▶ _Brief_: Output every line of the data below verbatim, leaving out the pictures.
>> start Items
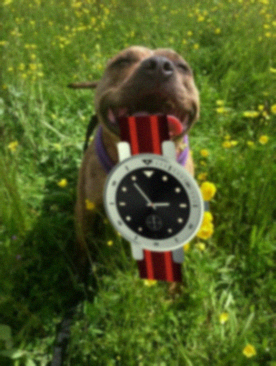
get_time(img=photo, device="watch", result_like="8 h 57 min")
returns 2 h 54 min
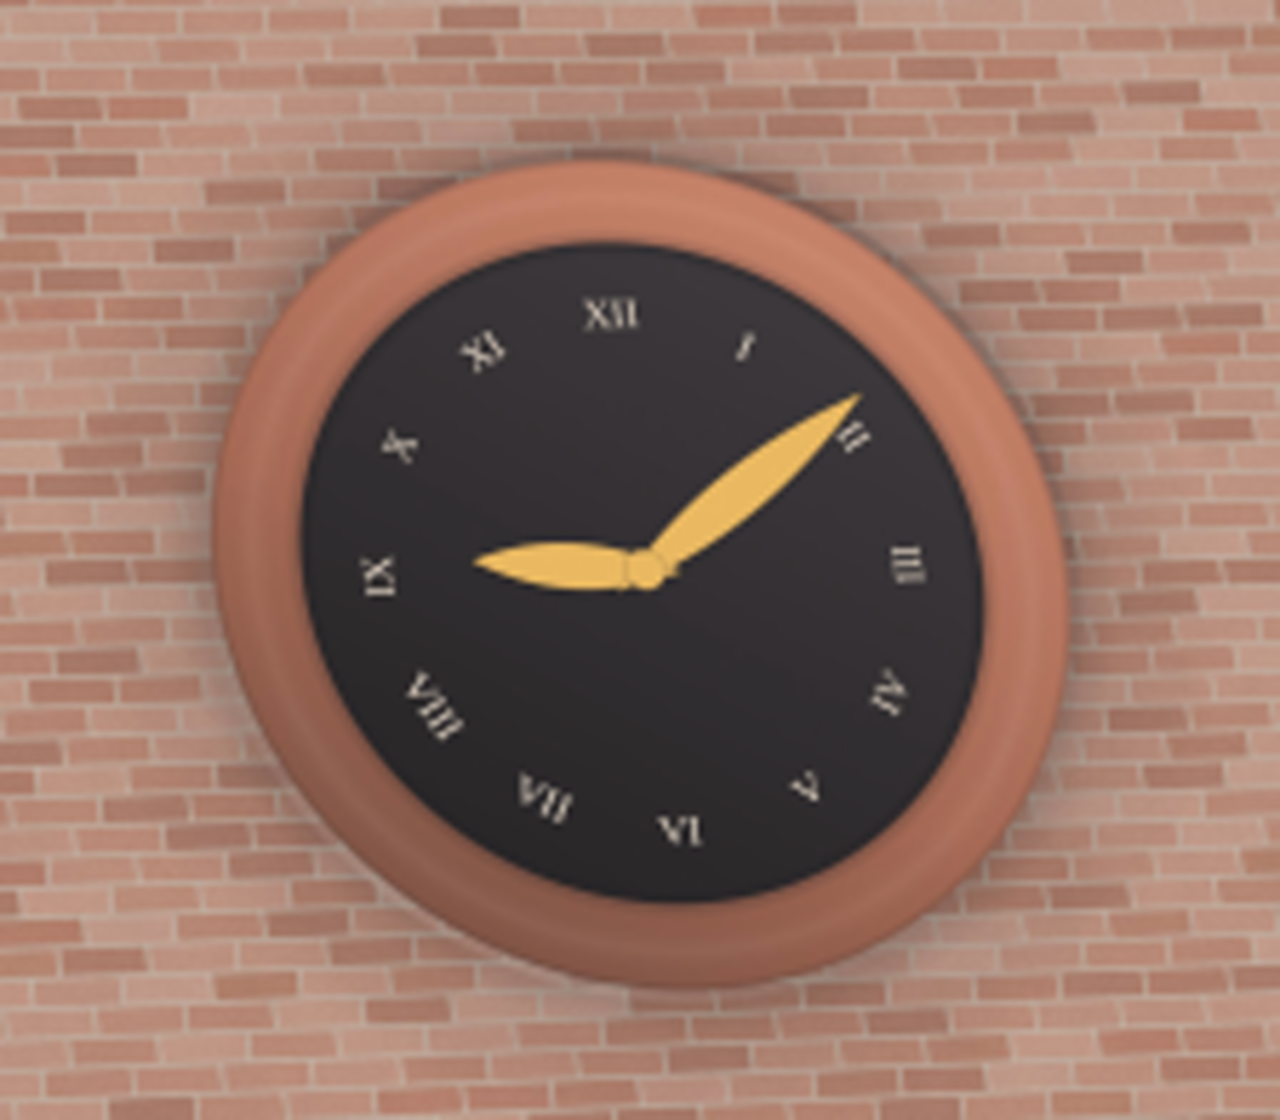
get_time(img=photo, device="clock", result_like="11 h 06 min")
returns 9 h 09 min
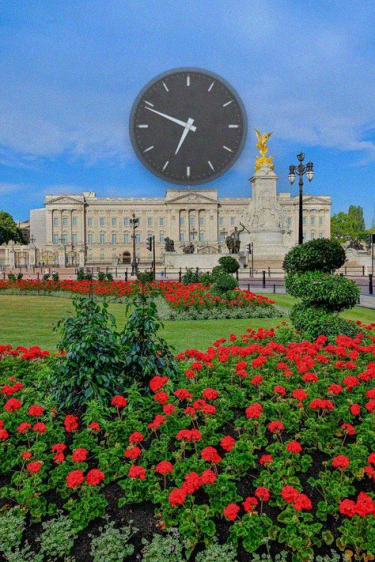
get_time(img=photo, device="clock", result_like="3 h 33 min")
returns 6 h 49 min
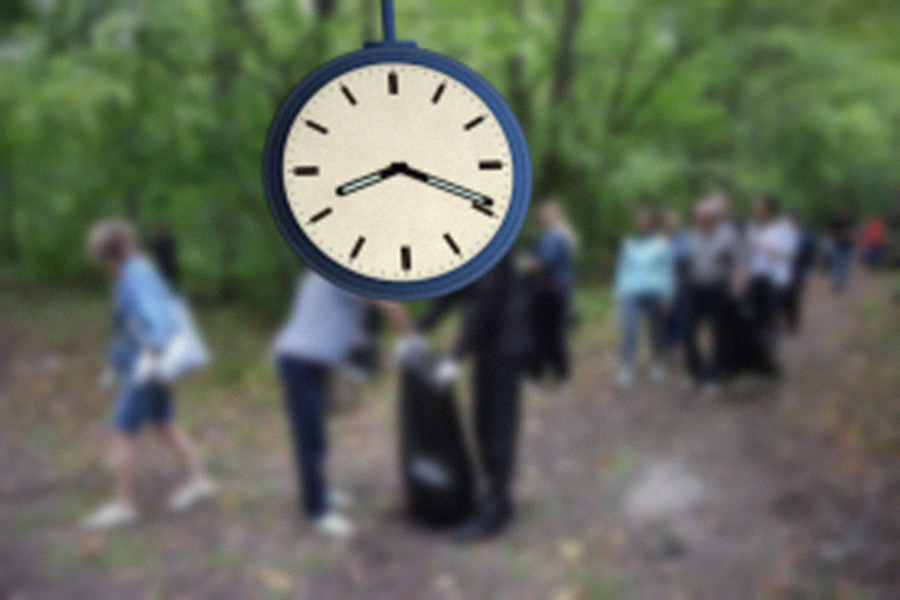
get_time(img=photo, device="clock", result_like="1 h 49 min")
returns 8 h 19 min
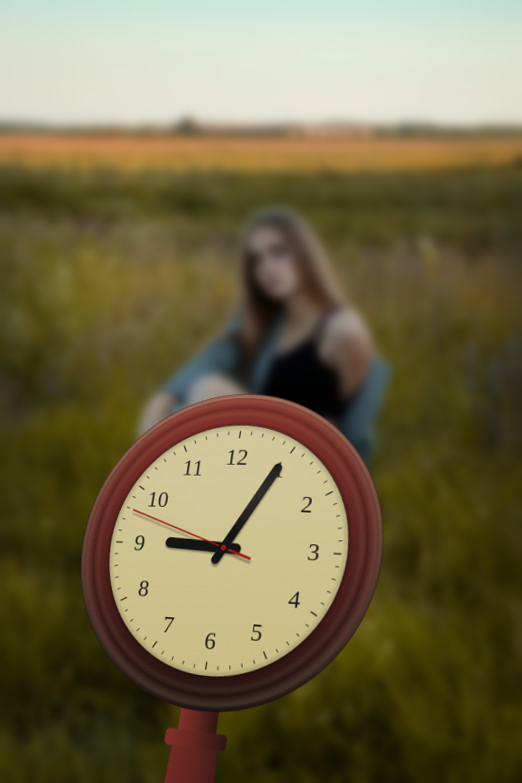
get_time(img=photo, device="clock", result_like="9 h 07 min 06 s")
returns 9 h 04 min 48 s
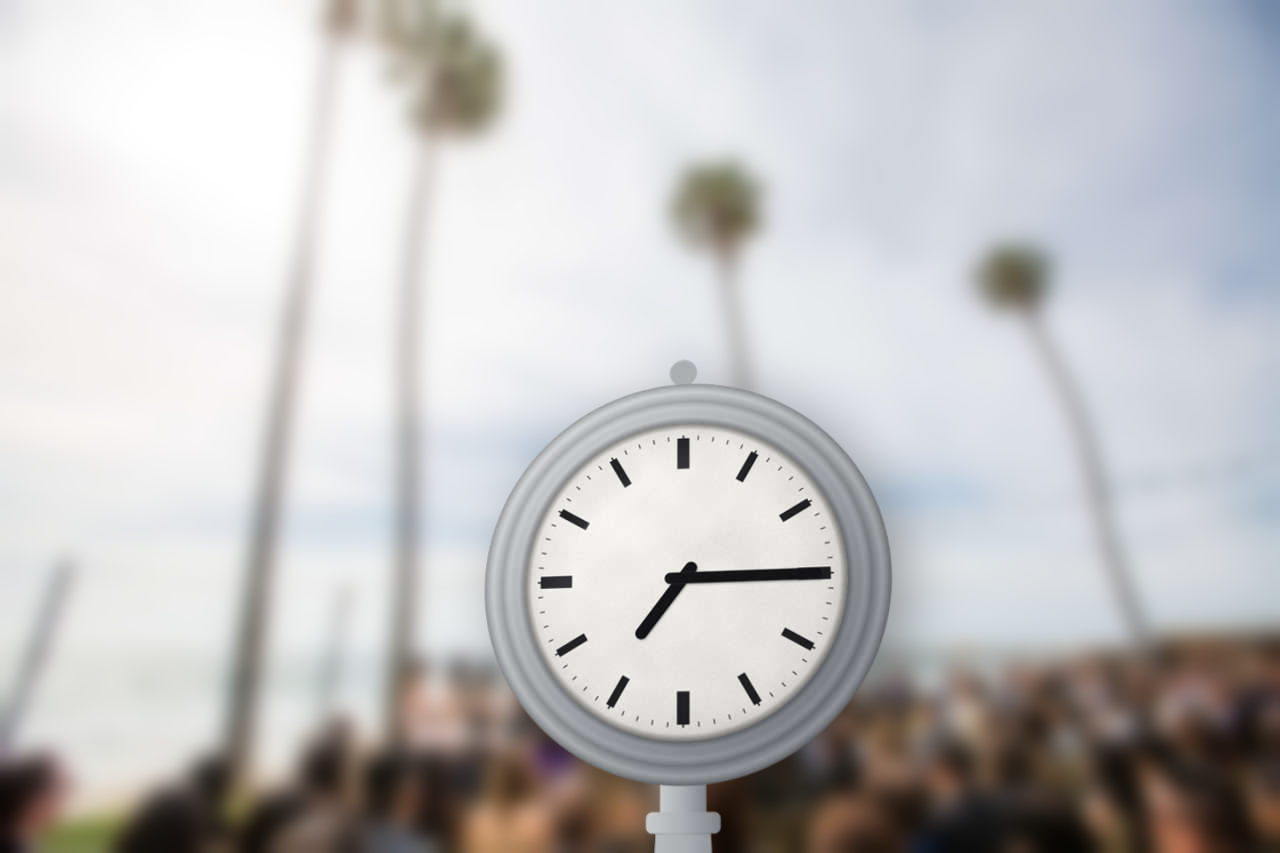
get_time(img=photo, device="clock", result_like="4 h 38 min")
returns 7 h 15 min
>> end Items
▶ _Result below_:
get_time(img=photo, device="watch", result_like="8 h 57 min")
returns 2 h 54 min
get_time(img=photo, device="clock", result_like="11 h 06 min")
returns 9 h 09 min
get_time(img=photo, device="clock", result_like="3 h 33 min")
returns 6 h 49 min
get_time(img=photo, device="clock", result_like="1 h 49 min")
returns 8 h 19 min
get_time(img=photo, device="clock", result_like="9 h 07 min 06 s")
returns 9 h 04 min 48 s
get_time(img=photo, device="clock", result_like="4 h 38 min")
returns 7 h 15 min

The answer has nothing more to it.